**SOURCE MATERIAL:**
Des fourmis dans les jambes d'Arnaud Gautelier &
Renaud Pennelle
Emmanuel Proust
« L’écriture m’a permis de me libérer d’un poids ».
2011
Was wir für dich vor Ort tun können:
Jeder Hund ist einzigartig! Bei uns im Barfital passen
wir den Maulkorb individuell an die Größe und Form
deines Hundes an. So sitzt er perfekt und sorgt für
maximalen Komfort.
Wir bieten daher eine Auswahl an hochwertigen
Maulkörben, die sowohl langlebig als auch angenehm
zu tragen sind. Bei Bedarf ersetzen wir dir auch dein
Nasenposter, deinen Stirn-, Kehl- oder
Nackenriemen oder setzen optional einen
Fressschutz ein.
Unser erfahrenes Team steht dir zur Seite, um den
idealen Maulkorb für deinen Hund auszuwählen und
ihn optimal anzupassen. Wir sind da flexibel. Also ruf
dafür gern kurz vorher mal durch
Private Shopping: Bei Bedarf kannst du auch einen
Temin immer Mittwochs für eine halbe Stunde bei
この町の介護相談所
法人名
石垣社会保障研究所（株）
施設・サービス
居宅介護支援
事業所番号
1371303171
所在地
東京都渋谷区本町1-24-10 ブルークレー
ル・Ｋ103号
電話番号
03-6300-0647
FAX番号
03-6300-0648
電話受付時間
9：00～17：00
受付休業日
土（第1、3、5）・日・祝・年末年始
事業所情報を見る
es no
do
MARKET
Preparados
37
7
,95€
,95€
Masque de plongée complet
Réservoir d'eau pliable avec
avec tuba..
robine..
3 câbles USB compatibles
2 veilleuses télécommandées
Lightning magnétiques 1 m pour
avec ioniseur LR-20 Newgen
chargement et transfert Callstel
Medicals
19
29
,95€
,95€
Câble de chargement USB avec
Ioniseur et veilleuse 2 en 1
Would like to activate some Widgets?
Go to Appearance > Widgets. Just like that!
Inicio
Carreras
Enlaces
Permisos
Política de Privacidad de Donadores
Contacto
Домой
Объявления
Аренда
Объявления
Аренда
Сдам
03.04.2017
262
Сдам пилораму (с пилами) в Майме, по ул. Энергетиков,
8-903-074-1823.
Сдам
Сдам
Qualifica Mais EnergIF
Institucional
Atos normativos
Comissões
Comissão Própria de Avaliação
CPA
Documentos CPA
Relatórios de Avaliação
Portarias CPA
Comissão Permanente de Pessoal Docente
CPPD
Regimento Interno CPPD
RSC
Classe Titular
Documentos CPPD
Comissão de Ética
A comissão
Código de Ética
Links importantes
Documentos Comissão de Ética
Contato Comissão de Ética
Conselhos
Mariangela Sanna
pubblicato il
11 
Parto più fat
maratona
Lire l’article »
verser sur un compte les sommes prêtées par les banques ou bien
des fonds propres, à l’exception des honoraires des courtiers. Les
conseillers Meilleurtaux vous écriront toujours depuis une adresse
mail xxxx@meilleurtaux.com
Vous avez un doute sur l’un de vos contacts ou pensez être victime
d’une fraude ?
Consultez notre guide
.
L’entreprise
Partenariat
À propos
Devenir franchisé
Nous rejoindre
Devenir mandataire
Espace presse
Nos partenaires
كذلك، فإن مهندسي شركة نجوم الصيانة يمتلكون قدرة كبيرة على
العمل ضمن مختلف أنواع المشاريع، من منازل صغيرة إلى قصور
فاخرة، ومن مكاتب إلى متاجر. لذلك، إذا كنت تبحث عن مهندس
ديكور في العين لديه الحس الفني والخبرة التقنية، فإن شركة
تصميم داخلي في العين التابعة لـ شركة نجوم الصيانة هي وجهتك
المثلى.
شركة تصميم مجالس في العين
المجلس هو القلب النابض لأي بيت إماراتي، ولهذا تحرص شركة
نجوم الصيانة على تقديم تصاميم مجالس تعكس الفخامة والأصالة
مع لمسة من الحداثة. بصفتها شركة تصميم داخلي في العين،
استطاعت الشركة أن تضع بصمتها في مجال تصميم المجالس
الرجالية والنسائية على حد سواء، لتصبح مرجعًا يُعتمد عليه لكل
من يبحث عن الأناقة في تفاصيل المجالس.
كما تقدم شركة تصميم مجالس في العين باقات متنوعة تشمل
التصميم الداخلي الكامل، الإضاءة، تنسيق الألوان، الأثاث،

---

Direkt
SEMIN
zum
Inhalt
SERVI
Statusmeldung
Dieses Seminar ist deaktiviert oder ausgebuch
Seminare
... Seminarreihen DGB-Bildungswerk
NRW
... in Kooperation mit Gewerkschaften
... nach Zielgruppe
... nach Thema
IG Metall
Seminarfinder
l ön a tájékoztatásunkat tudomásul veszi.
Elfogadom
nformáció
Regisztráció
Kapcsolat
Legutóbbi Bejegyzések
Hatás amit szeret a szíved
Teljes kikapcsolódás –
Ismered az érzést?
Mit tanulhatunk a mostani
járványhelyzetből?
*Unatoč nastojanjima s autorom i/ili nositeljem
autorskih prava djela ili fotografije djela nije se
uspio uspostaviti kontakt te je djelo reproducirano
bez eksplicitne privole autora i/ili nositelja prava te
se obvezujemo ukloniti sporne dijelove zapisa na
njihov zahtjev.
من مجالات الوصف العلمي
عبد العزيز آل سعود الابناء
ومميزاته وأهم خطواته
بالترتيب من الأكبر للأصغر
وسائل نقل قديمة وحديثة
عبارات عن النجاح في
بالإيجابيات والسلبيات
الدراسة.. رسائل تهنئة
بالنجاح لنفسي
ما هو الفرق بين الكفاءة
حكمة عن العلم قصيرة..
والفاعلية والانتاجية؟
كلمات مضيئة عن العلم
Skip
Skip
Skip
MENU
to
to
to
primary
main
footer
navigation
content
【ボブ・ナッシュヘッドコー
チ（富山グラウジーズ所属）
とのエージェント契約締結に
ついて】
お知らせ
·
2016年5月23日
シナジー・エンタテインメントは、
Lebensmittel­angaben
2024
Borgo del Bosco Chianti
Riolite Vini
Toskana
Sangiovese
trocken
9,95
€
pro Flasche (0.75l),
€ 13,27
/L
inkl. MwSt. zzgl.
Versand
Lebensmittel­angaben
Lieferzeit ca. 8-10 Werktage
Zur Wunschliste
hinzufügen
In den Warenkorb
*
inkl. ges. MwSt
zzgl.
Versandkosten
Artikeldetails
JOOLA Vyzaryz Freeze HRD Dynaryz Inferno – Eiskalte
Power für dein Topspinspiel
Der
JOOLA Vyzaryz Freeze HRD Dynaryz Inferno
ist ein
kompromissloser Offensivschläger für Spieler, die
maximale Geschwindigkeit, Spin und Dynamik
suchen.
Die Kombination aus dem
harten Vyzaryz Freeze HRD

**WHAT YOU WILL DO:** Your task is to restate, word for word, only those lines above that fall between the line holding "Legutóbbi Bejegyzések" and the line holding "harten Vyzaryz Freeze HRD", inclusive.

**RESULT OF THIS TASK:**
Legutóbbi Bejegyzések
Hatás amit szeret a szíved
Teljes kikapcsolódás –
Ismered az érzést?
Mit tanulhatunk a mostani
járványhelyzetből?
*Unatoč nastojanjima s autorom i/ili nositeljem
autorskih prava djela ili fotografije djela nije se
uspio uspostaviti kontakt te je djelo reproducirano
bez eksplicitne privole autora i/ili nositelja prava te
se obvezujemo ukloniti sporne dijelove zapisa na
njihov zahtjev.
من مجالات الوصف العلمي
عبد العزيز آل سعود الابناء
ومميزاته وأهم خطواته
بالترتيب من الأكبر للأصغر
وسائل نقل قديمة وحديثة
عبارات عن النجاح في
بالإيجابيات والسلبيات
الدراسة.. رسائل تهنئة
بالنجاح لنفسي
ما هو الفرق بين الكفاءة
حكمة عن العلم قصيرة..
والفاعلية والانتاجية؟
كلمات مضيئة عن العلم
Skip
Skip
Skip
MENU
to
to
to
primary
main
footer
navigation
content
【ボブ・ナッシュヘッドコー
チ（富山グラウジーズ所属）
とのエージェント契約締結に
ついて】
お知らせ
·
2016年5月23日
シナジー・エンタテインメントは、
Lebensmittel­angaben
2024
Borgo del Bosco Chianti
Riolite Vini
Toskana
Sangiovese
trocken
9,95
€
pro Flasche (0.75l),
€ 13,27
/L
inkl. MwSt. zzgl.
Versand
Lebensmittel­angaben
Lieferzeit ca. 8-10 Werktage
Zur Wunschliste
hinzufügen
In den Warenkorb
*
inkl. ges. MwSt
zzgl.
Versandkosten
Artikeldetails
JOOLA Vyzaryz Freeze HRD Dynaryz Inferno – Eiskalte
Power für dein Topspinspiel
Der
JOOLA Vyzaryz Freeze HRD Dynaryz Inferno
ist ein
kompromissloser Offensivschläger für Spieler, die
maximale Geschwindigkeit, Spin und Dynamik
suchen.
Die Kombination aus dem
harten Vyzaryz Freeze HRD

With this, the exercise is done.